GIVEN TASK 1
According to the text on Hungary's new media laws, on what date did the regulations go into effect?

** BEGIN TEXT PROVIDED **

Hungary’s conservative government stirred international outrage when tough media regulations went into effect January 1, the same day the country assumed the presidency of the Council of the European Union. The laws transferred all assets of public service media—three television stations, three radio stations, and one national news service—to a state fund, installed new directors appointed by Prime Minister Viktor Orbán’s Fidesz party to run them, imposed the same content regulations on all media, outlined sanctions and fines for violating the regulations, and gave a new National Media and Infocommunications Authority power to shut outlets down.
In December, Amy Brouillette spoke to human rights lawyer Éva Simon of the Budapest-based Hungarian Civil Liberties Union (TASZ), which has petitioned the country’s top court to strike provisions of the legislation it argues violate Hungary’s constitutional guarantee of free press, European laws, and clash with basic principles of free media. This is an edited transcript of their conversation.
Hungary’s new legislation is the most radical change to the country’s media system since 1989. It was fast-tracked through Parliament in less than six months with little opposition or debate. Suddenly a democratic country is facing the loss of press freedom. How did this happen so quickly?

** END TEXT PROVIDED **
** BEGIN DATA SHOWN **

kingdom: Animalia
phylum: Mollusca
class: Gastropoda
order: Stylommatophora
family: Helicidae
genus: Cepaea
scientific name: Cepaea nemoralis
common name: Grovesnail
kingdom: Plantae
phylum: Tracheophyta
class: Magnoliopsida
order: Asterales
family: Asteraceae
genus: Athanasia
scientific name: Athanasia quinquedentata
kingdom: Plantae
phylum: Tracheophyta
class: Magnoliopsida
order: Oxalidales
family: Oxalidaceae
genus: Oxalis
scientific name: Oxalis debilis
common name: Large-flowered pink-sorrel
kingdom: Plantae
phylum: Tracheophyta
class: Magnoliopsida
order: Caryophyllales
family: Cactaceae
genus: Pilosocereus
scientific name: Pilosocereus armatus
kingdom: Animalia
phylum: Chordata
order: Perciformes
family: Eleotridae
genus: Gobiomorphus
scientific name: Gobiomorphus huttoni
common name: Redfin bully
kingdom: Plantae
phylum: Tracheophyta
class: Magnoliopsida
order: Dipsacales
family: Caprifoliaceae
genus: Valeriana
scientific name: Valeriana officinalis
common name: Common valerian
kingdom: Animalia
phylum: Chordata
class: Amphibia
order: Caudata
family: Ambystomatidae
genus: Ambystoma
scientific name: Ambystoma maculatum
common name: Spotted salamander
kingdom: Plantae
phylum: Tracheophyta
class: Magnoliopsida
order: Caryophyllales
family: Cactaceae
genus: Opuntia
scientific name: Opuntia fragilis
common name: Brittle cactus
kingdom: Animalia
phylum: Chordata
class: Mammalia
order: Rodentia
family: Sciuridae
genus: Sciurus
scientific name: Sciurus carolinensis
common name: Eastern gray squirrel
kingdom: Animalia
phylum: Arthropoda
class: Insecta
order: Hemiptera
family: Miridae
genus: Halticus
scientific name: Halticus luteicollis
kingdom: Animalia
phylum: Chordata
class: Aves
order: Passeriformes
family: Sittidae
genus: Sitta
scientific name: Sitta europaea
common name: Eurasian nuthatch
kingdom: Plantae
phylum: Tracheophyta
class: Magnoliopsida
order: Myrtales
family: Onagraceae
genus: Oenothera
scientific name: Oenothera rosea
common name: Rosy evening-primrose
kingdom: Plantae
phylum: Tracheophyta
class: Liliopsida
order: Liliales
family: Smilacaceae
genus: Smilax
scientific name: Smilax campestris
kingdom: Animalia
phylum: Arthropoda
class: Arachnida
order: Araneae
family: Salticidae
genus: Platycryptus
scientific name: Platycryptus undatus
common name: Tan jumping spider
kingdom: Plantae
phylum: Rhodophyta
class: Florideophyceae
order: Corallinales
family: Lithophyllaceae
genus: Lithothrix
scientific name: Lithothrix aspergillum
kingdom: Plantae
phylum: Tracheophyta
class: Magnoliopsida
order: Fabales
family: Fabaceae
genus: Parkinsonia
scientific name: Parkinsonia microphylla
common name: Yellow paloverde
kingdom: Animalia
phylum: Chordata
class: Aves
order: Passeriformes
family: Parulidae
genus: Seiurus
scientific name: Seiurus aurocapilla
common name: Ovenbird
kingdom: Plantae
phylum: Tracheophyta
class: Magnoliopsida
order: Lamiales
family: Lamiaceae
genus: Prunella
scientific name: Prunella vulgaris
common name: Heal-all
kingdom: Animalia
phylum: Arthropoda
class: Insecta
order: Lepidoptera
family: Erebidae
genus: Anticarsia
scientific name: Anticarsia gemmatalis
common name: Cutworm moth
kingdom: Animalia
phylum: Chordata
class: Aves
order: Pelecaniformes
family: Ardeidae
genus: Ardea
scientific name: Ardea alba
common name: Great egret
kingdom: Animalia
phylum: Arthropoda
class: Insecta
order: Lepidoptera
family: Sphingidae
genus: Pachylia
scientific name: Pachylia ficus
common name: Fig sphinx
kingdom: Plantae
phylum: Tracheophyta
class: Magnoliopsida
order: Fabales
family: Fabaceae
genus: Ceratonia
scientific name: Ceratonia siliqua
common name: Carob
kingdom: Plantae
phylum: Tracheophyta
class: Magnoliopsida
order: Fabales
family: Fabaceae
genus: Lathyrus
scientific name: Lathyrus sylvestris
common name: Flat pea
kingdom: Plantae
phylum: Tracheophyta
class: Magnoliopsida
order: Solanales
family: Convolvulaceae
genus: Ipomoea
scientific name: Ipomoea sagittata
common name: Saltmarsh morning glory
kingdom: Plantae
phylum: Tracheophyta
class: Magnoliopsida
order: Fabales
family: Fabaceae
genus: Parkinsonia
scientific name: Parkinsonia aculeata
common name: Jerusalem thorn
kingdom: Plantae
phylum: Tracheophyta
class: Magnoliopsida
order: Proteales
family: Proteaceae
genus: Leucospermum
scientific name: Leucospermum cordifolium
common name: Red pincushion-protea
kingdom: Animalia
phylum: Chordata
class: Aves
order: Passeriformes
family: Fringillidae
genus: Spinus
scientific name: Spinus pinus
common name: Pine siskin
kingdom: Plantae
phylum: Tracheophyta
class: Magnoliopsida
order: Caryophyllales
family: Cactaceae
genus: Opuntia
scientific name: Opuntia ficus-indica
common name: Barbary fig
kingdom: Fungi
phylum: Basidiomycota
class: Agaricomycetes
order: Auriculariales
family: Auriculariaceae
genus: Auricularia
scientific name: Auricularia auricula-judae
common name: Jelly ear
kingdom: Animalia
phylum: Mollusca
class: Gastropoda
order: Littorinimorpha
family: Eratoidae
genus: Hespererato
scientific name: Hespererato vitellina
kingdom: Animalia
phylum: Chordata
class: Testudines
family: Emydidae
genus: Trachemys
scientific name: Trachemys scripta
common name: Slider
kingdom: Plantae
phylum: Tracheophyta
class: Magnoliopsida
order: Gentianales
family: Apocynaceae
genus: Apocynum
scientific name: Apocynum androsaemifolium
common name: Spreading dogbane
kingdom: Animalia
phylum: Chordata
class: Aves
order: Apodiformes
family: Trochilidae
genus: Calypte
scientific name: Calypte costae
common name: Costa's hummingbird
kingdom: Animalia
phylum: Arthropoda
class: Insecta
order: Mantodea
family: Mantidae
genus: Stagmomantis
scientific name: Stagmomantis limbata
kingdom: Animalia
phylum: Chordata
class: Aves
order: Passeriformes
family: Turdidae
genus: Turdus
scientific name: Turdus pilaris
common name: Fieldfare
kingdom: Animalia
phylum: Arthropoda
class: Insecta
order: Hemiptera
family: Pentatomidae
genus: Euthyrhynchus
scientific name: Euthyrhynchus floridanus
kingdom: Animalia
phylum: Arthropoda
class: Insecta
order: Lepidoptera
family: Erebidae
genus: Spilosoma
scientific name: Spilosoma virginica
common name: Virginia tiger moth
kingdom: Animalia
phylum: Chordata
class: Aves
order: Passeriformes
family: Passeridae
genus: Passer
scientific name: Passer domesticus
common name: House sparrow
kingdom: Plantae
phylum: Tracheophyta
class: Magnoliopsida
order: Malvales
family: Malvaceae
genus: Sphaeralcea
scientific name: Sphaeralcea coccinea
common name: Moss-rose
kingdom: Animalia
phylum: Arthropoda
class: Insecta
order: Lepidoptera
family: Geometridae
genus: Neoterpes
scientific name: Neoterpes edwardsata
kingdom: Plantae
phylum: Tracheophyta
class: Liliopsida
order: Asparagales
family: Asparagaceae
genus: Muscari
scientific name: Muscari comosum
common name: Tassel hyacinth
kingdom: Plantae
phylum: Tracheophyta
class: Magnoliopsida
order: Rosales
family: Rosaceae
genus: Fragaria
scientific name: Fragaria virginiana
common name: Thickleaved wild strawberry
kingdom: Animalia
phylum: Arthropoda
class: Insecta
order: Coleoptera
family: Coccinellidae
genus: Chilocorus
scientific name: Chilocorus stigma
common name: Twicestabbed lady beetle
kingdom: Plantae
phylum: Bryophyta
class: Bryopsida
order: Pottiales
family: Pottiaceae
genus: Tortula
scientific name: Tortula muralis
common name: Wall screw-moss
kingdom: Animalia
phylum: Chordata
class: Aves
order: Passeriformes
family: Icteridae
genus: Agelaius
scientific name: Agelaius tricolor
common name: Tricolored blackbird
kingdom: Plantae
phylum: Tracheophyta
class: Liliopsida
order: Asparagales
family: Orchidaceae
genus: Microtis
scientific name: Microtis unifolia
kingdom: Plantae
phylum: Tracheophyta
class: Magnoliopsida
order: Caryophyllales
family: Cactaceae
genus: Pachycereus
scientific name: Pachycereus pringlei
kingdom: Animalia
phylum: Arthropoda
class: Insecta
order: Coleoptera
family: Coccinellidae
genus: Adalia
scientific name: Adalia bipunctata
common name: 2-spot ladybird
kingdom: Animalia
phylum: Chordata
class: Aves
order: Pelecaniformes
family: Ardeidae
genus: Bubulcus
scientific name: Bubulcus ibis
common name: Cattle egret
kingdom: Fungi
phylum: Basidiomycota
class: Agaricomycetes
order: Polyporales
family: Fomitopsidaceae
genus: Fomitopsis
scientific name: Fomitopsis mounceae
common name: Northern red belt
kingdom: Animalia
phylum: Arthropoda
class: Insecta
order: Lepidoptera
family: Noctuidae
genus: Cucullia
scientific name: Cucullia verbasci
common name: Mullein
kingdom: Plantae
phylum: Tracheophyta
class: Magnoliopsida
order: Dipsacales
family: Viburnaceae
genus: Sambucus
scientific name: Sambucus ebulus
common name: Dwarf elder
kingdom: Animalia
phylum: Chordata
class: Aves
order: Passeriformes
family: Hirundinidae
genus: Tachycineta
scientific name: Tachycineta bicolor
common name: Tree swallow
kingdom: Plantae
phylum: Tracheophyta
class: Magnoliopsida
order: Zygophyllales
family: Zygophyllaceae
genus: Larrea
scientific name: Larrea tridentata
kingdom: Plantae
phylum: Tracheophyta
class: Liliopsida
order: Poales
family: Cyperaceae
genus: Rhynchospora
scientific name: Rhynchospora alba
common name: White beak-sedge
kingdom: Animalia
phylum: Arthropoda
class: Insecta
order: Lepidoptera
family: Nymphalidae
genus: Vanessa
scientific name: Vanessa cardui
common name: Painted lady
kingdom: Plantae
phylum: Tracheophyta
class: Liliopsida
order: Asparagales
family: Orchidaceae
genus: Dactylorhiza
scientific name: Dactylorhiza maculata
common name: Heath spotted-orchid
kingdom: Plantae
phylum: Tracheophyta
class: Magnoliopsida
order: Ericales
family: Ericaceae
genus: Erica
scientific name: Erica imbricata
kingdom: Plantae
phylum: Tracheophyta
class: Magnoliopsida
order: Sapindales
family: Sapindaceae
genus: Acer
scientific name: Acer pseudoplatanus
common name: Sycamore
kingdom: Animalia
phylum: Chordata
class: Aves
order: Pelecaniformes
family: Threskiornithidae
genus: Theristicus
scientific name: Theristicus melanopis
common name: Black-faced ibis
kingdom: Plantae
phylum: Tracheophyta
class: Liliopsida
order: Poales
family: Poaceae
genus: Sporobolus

** END DATA SHOWN **

GIVEN TASK 2
Reproduce the stretch of the records from the line containing "genus: Vanessa" through the end of the records, including both ends.

WORKED ANSWER 1
January 1

WORKED ANSWER 2
genus: Vanessa
scientific name: Vanessa cardui
common name: Painted lady
kingdom: Plantae
phylum: Tracheophyta
class: Liliopsida
order: Asparagales
family: Orchidaceae
genus: Dactylorhiza
scientific name: Dactylorhiza maculata
common name: Heath spotted-orchid
kingdom: Plantae
phylum: Tracheophyta
class: Magnoliopsida
order: Ericales
family: Ericaceae
genus: Erica
scientific name: Erica imbricata
kingdom: Plantae
phylum: Tracheophyta
class: Magnoliopsida
order: Sapindales
family: Sapindaceae
genus: Acer
scientific name: Acer pseudoplatanus
common name: Sycamore
kingdom: Animalia
phylum: Chordata
class: Aves
order: Pelecaniformes
family: Threskiornithidae
genus: Theristicus
scientific name: Theristicus melanopis
common name: Black-faced ibis
kingdom: Plantae
phylum: Tracheophyta
class: Liliopsida
order: Poales
family: Poaceae
genus: Sporobolus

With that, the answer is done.